Environmental tobacco smoke has long been associated with lung cancer. A survey of London casino workers indicated that most wanted their environments should be smoke-free. A recently published study by researchers at the University of Nevada revealed that casino floor workers are exposed to four times more tobacco smoke tham amy other workers increasing their risk of cradiovascular disease and lung cancer. Ventilation does not eliminate the poisonous toxins and chimcal components of secondhand smoking.
In The History of the War on Cancer , authored by Devra Davis, in a recent speech broadcast on Book-TV, expresses the urgent need for the removal of carcinogens, inluding tobacco, from the workplace and indicates the need to eliminate the causes.
The Surgeon General of the United States has stated two major observations:
"For the majority of American workers who smoke, cigarette smoking represents a greater cause of death and disability than their work environment." U.S. Department of Health and Human Service. The Health Consequences of Smoking. A Report of the Surgeon General, U.S. Department of Health and Human Services, Public Health Service, 1985 at p. 11.
"In those worksites where well-established disease outcomes occur, smoking control and reduction in exposure to hazardous agents are effective, compatible, and occasionally synergistic approaches to the reduction of disease for the individual worker ..." However, "asbestos exposure can increase the risk of developing lung cancer in both cigarette smokers and non-smokers." Id. at p. 13.
"Cigarette smoking is a major cause of cancer of the lung, larynx, oral cavity, and esophagus and is a contributory factor for cancer of the kidney, urinary bladder, and pancreas. These cancers will cause 278,700 of the estimated 910,000 new cancer cases in the United States during 1985 (ACS 1985), or 30.6 percent of the cancers occurring in the United States other than skin cancer. Exposures to agents in the workplace other than cigarette smoke will also cause some of these new cancers, and a number of cancers will result from the combined effects of cigarette smoking and carcinogenic exposures in the workplace." Id. at p. 101.
Approximately 30 percent of indoor workers in the United States are not covered by smoke-free workplace policies. Secondhand smoke exposure causes disease and premature death in children and adults who do not smoke.
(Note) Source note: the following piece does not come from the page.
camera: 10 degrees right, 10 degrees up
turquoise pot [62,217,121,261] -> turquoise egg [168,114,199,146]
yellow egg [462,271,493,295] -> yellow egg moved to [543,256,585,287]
Exposure of adults to secondhand smoke has immediate adverse effects on the cardiovascular system and causes coronary heart disease and lung cancer.
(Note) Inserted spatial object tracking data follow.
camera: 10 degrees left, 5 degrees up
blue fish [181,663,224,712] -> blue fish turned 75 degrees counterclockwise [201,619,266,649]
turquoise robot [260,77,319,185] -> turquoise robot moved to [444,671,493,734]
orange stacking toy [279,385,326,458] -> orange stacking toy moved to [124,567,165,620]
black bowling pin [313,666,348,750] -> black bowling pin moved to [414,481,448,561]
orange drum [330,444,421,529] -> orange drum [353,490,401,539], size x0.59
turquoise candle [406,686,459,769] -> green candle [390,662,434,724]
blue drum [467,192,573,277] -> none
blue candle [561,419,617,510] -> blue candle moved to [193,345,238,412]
Secondhand smoke contains hundreds of chemicals known to be toxic or carcinogenic (cancer-causing), including formaldehyde, benzene, vinyl chloride, arsenic, ammonia, and hydrogen cyanide. Secondhand smoke has been designated as a known human carcinogen (cancer-causing agent) by the U.S. Environmental Protection Agency, National Toxicology Program and the International Agency for Research on Cancer (IARC). The National Institute for Occupational Safety and Health has concluded the secondhand smoke is an occupational carcinogen.
Eliminating smoking in indoor spaces fully protects nonsmokers from exposure to secondhand smoke. Separating smokers from nonsmokers, cleaning the air, and ventilating buildings cannot eliminate exposures of nonsmokers to secondhand smoke.
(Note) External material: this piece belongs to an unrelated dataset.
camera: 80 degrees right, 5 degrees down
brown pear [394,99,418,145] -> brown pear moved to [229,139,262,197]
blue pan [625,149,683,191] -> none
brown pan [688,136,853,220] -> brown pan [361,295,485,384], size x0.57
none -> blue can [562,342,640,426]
Conventional air cleaning systems can remove large particles, but not the smaller particles or gases found in secondhand smoke. Routine operation of a heating, ventilating, and air conditioning system can distribute secondhand smoke throughout a building. The American Society of Heating, Refrigerating and Air-Conditioning Engineers (ASHRAE), the preeminent U.S. body on ventilation issues, has concluded that ventilation technology cannot be relied on to control health risks from secondhand smoke exposure. U.S. Department of Health and Human Services. The Health Consequences of Involuntary Exposure to Tobacco Smoke: A Report of the Surgeon General. U.S. Department of Health and Human Services, Centers for Disease Control and Prevention, National Center for Chronic Disease Prevention and Health Promotion, Office on Smoking and Health, 2006.
Already an area of new litigation is that of Suing the Smoker Next Door. Ironically, in a lawsuit against their neighbors, tenants allege that the common hallways of their NY apartment building smell like "a Las Vegas casino," jeopardizing the health of those who live and work in building.
Workers' Compensation has been the genius of many lawsuits and one could easily predict that a new wave of litigation will be third-party civl actions generated against building property owners and those who are responsible to maintain the premises including: management companies, co-op and condominium associations.